Ollama returns Error 500
Same question, my GPU not utilizing at all in Ollama
I am facing the same issue and I think I have an explanation. Based on the log below you can spot, that:
- model requires 12.2 GiB of memory to run fully on GPU
- my GPU only has 6.8 GiB available VRAM (out of total 8)
- The model's repeating layers alone need 10.7 GiB (memory.weights.repeating="10.7 GiB") <--- this is the core problem
Ollama determined that even a single layer of this model is too large to fit in the available GPU memory.
Raw log below:
time=2025-08-06T09:24:13.355+02:00 level=INFO source=server.go:135 msg="system memory" total="63.9 GiB" free="54.2 GiB" free_swap="57.4 GiB"
time=2025-08-06T09:24:13.355+02:00 level=INFO source=server.go:175 msg=offload library=cuda layers.requested=-1 layers.model=25 layers.offload=0 layers.split="" memory.available="[6.8 GiB]" memory.gpu_overhead="0 B" memory.required.full="12.2 GiB" memory.required.partial="0 B" memory.required.kv="492.0 MiB" memory.required.allocations="[0 B]" memory.weights.total="11.7 GiB" memory.weights.repeating="10.7 GiB" memory.weights.nonrepeating="1.1 GiB" memory.graph.full="4.0 GiB" memory.graph.partial="8.0 GiB"
time=2025-08-06T09:24:13.414+02:00 level=INFO source=server.go:438 msg="starting llama server" cmd="C:\Users\*****\AppData\Local\Programs\Ollama\ollama.exe runner --ollama-engine --model D:\AI\models\blobs\sha256-b112e727c6f18875636c56a779790a590d705aec9e1c0eb5a97d51fc2a778583 --ctx-size 16384 --batch-size 512 --threads 6 --no-mmap --parallel 1 --port 50090"
time=2025-08-06T09:24:13.419+02:00 level=INFO source=sched.go:481 msg="loaded runners" count=1
time=2025-08-06T09:24:13.419+02:00 level=INFO source=server.go:598 msg="waiting for llama runner to start responding"
time=2025-08-06T09:24:13.423+02:00 level=INFO source=server.go:632 msg="waiting for server to become available" status="llm server error"
time=2025-08-06T09:24:13.453+02:00 level=INFO source=runner.go:925 msg="starting ollama engine"
time=2025-08-06T09:24:13.462+02:00 level=INFO source=runner.go:983 msg="Server listening on 127.0.0.1:50090"
time=2025-08-06T09:24:13.508+02:00 level=INFO source=ggml.go:92 msg="" architecture=gptoss file_type=MXFP4 name="" description="" num_tensors=315 num_key_values=30
time=2025-08-06T09:24:13.675+02:00 level=INFO source=server.go:632 msg="waiting for server to become available" status="llm server loading model"

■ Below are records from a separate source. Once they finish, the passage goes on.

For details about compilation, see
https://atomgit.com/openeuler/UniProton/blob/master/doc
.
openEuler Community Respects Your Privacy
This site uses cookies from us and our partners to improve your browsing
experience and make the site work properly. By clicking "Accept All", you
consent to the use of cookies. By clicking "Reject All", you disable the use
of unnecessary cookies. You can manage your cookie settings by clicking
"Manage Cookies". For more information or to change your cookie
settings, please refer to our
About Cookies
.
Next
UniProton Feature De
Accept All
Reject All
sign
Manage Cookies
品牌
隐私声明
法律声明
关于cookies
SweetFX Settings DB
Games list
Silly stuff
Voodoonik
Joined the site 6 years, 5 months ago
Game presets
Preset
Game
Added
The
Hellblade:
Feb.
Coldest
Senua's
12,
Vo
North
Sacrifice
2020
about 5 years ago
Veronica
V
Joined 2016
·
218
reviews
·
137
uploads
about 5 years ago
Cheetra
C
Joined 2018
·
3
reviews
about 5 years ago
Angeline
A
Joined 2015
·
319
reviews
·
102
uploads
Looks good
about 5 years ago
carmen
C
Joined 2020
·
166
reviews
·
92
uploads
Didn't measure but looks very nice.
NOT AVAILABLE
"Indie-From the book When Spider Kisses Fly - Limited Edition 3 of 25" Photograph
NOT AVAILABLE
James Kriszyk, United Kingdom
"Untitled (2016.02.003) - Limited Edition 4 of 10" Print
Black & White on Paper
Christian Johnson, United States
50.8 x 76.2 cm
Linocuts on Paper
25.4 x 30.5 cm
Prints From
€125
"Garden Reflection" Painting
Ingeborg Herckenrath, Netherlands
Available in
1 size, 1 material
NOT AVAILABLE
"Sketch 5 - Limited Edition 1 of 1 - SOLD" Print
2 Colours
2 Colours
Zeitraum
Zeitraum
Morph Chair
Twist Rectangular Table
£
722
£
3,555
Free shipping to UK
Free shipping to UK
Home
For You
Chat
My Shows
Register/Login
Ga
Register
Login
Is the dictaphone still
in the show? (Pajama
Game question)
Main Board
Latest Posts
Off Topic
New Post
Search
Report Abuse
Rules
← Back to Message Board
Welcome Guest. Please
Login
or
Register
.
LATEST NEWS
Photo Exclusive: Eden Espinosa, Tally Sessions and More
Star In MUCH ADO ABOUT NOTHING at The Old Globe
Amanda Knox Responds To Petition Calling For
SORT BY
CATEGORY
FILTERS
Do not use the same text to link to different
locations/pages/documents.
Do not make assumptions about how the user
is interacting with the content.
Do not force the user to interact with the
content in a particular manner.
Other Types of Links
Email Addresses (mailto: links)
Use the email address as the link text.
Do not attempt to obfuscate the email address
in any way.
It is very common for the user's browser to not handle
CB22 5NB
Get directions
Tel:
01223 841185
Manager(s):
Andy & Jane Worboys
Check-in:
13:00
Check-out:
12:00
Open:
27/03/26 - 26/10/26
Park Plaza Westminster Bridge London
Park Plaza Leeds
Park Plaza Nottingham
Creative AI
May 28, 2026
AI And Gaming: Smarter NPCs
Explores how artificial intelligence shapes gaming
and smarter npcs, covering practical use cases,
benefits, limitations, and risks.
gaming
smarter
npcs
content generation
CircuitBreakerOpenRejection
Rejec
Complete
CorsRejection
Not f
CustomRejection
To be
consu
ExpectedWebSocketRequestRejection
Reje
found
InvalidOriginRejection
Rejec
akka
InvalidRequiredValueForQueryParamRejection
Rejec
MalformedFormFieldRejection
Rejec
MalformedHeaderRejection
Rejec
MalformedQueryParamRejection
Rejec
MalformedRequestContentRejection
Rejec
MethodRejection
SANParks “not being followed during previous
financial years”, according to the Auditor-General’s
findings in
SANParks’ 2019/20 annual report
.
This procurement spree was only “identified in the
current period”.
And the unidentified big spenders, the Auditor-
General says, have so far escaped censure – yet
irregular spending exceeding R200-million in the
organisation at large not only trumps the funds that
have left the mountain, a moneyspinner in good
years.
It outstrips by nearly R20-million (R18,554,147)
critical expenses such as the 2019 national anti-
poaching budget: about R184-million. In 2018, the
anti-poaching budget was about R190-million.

ggml_cuda_init: GGML_CUDA_FORCE_MMQ: no
ggml_cuda_init: GGML_CUDA_FORCE_CUBLAS: no
ggml_cuda_init: found 1 CUDA devices:
Device 0: NVIDIA GeForce RTX 2070, compute capability 7.5, VMM: yes
load_backend: loaded CUDA backend from C:\Users*****\AppData\Local\Programs\Ollama\lib\ollama\ggml-cuda.dll
load_backend: loaded CPU backend from C:\Users*****\AppData\Local\Programs\Ollama\lib\ollama\ggml-cpu-icelake.dll
time=2025-08-06T09:24:17.944+02:00 level=INFO source=ggml.go:104 msg=system CPU.0.SSE3=1 CPU.0.SSSE3=1 CPU.0.AVX=1 CPU.0.AVX2=1 CPU.0.F16C=1 CPU.0.FMA=1 CPU.0.BMI2=1 CPU.0.AVX512=1 CPU.0.AVX512_VBMI=1 CPU.0.AVX512_VNNI=1 CPU.0.LLAMAFILE=1 CPU.1.LLAMAFILE=1 CUDA.0.ARCHS=500,600,610,700,750,800,860,870,890,900,1200 CUDA.0.USE_GRAPHS=1 CUDA.0.PEER_MAX_BATCH_SIZE=128 compiler=cgo(clang)
time=2025-08-06T09:24:18.030+02:00 level=INFO source=ggml.go:367 msg="offloading 0 repeating layers to GPU"
time=2025-08-06T09:24:18.030+02:00 level=INFO source=ggml.go:371 msg="offloading output layer to CPU"
time=2025-08-06T09:24:18.030+02:00 level=INFO source=ggml.go:378 msg="offloaded 0/25 layers to GPU"
time=2025-08-06T09:24:18.030+02:00 level=INFO source=ggml.go:381 msg="model weights" buffer=CPU size="12.8 GiB"
time=2025-08-06T09:24:18.107+02:00 level=INFO source=ggml.go:672 msg="compute graph" backend=CUDA0 buffer_type=CUDA0 size="0 B"
time=2025-08-06T09:24:18.107+02:00 level=INFO source=ggml.go:672 msg="compute graph" backend=CPU buffer_type=CPU size="4.0 GiB"
time=2025-08-06T09:24:24.193+02:00 level=INFO source=server.go:637 msg="llama runner started in 10.77 seconds"
[GIN] 2025/08/06 - 09:36:55 | 200 | 12m41s | 192.168.1.250 | POST "/api/generate"
My GPU has 16GB vram, and I am trying to run this Gpt 20B OSS in 4-bit bnb, but Transformers insist on offloading it to CPU.